■ **EXERCISE DESCRIPTION**
Can you continue the forum thread about Hive's HASH() function, starting right after its last line?
--- TEXT PASSAGE ---
10

What kind of hashing algorithm is used in the built-in HASH() function?

I'm ideally looking for a SHA512/SHA256 hash, similar to what the SHA() function offers within the linkedin datafu UDFs for Pig.

Cœur
  • 37,241
  • 25
  • 195
  • 267
user1152532
  • 697
  • 3
  • 7
  • 15
  • You can tell a lot by the return type. Since the HASH() function returns a (32-bit) INT type, you can safely assume it's not SHA512 or SHA256, since those would have 512-bit or 256-bit return types, respectively. – Ian McLaird Jan 17 '14 at 03:30

2 Answers2

22

HASH function (as of Hive 0.11) uses algorithm similar to java.util.List#hashCode.

Its code looks like this:

int hashCode = 0; // Hive HASH uses 0 as the seed, List#hashCode uses 1. I don't know why.
--- DATASET EXTRACT ---
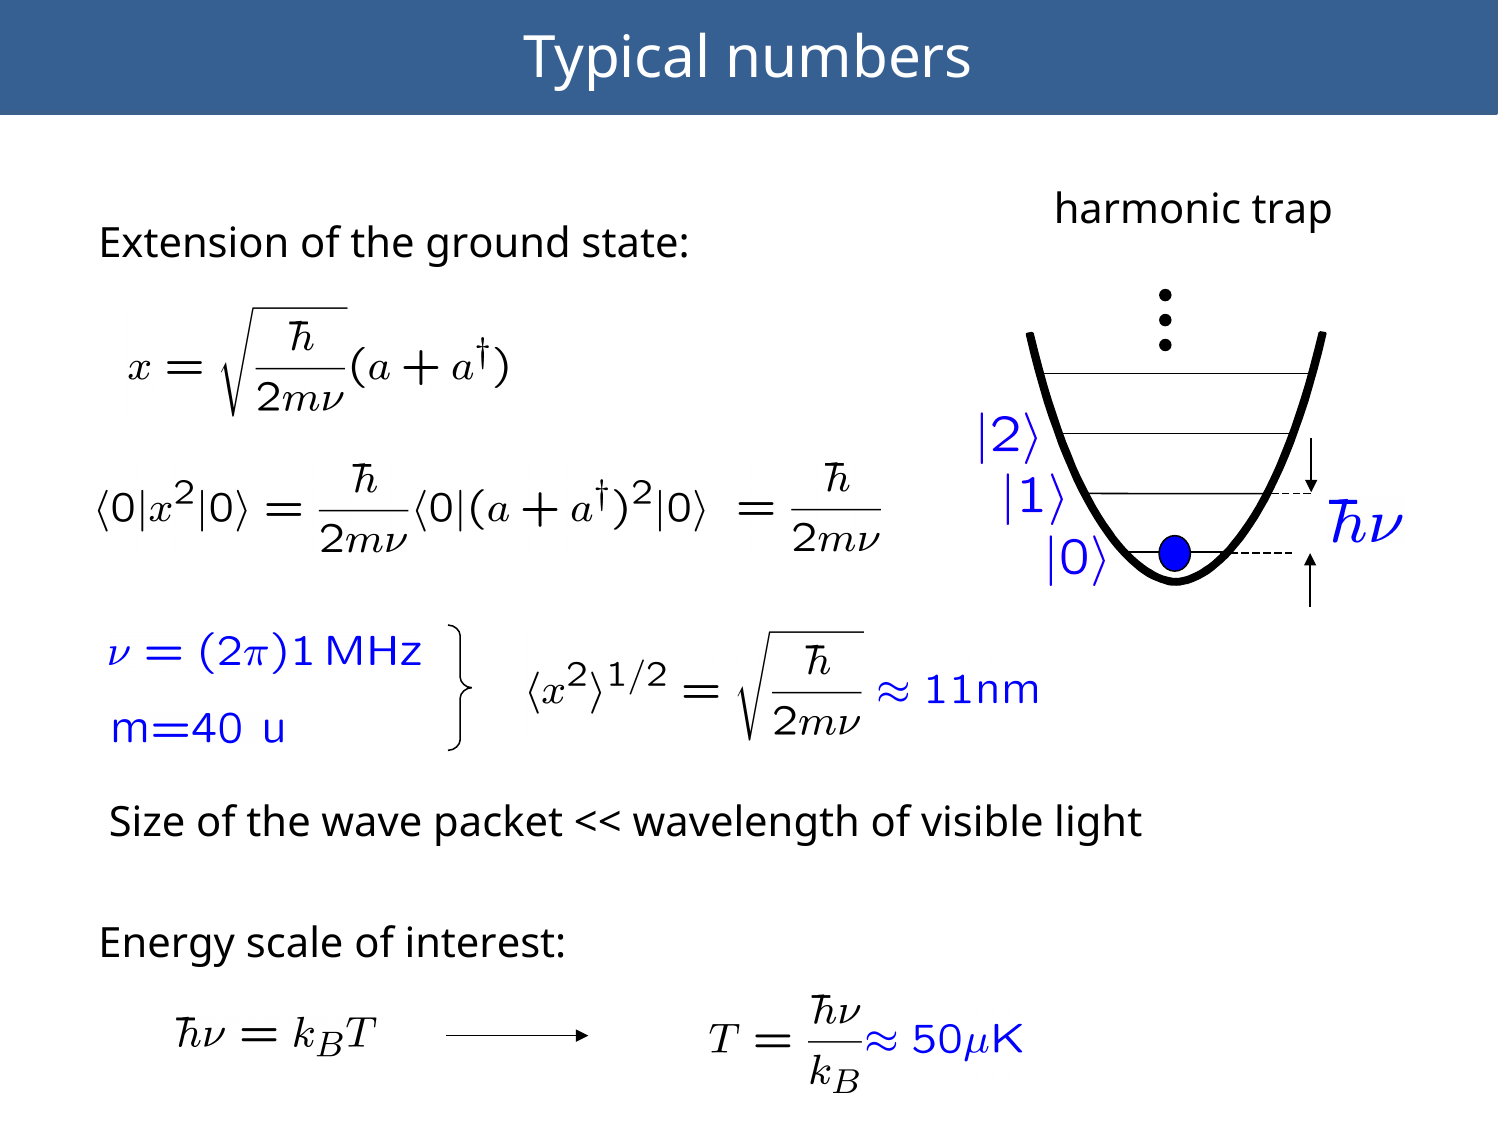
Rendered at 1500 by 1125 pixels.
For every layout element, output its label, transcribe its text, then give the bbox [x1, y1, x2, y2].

text_box Extension of the ground state: [83, 208, 706, 274]
picture [738, 462, 881, 553]
text_box Energy scale of interest: [83, 908, 582, 974]
picture [980, 412, 1037, 464]
text_box [1159, 535, 1191, 572]
text_box Size of the wave packet << wavelength of visible light [93, 787, 1158, 853]
picture [113, 712, 284, 745]
text_box harmonic trap [1039, 174, 1349, 240]
picture [127, 306, 508, 418]
text_box [1027, 332, 1326, 585]
title Typical numbers [0, 0, 1497, 122]
text_box [1159, 313, 1172, 327]
picture [1006, 473, 1063, 525]
picture [109, 632, 422, 675]
picture [1049, 535, 1105, 586]
picture [176, 1016, 378, 1057]
picture [1326, 496, 1405, 543]
text_box [1159, 288, 1172, 302]
picture [527, 630, 1038, 742]
text_box [1159, 338, 1172, 352]
picture [97, 463, 705, 554]
picture [709, 993, 1024, 1094]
---
■ **EXERCISE RESULT**
for (Object item: items) {
   hashCode = hashCode * 31 + (item == null ? 0 : item.hashCode());
}

Basically it's a classic hash algorithm as recommended in the book Effective Java. To quote a great man (and a great book):

The value 31 was chosen because it is an odd prime. If it were even and the multiplication overflowed, information would be lost, as multiplication by 2 is equivalent to shifting. The advantage of using a prime is less clear, but it is traditional. A nice property of 31 is that the multiplication can be replaced by a shift and a subtraction for better performance: 31 * i == (i << 5) - i. Modern VMs do this sort of optimization automatically.

I digress. You can look at the HASH source here.

If you want to use SHAxxx in Hive then you can use Apache DigestUtils class and Hive built-in reflect function (I hope that'll work):

SELECT reflect('org.apache.commons.codec.digest.DigestUtils', 'sha256Hex', 'your_string')
Nigel Tufnel
  • 11,146
  • 4
  • 35
  • 31
  • does it convert into string.. for given int type – user145610 May 12 '16 at 14:21
  • I had a confuse about this; When terms had only two elements, and all the element is equals, in this case HashCode = (0 * 31 + eleRawHash ) * 31 + eleRawHash => 32 * eleRawHash => eleRawHash << 5 ? – leo Apr 04 '19 at 06:48
1

As of Hive 2.1.0 there is a mask_hash function that will hash string values.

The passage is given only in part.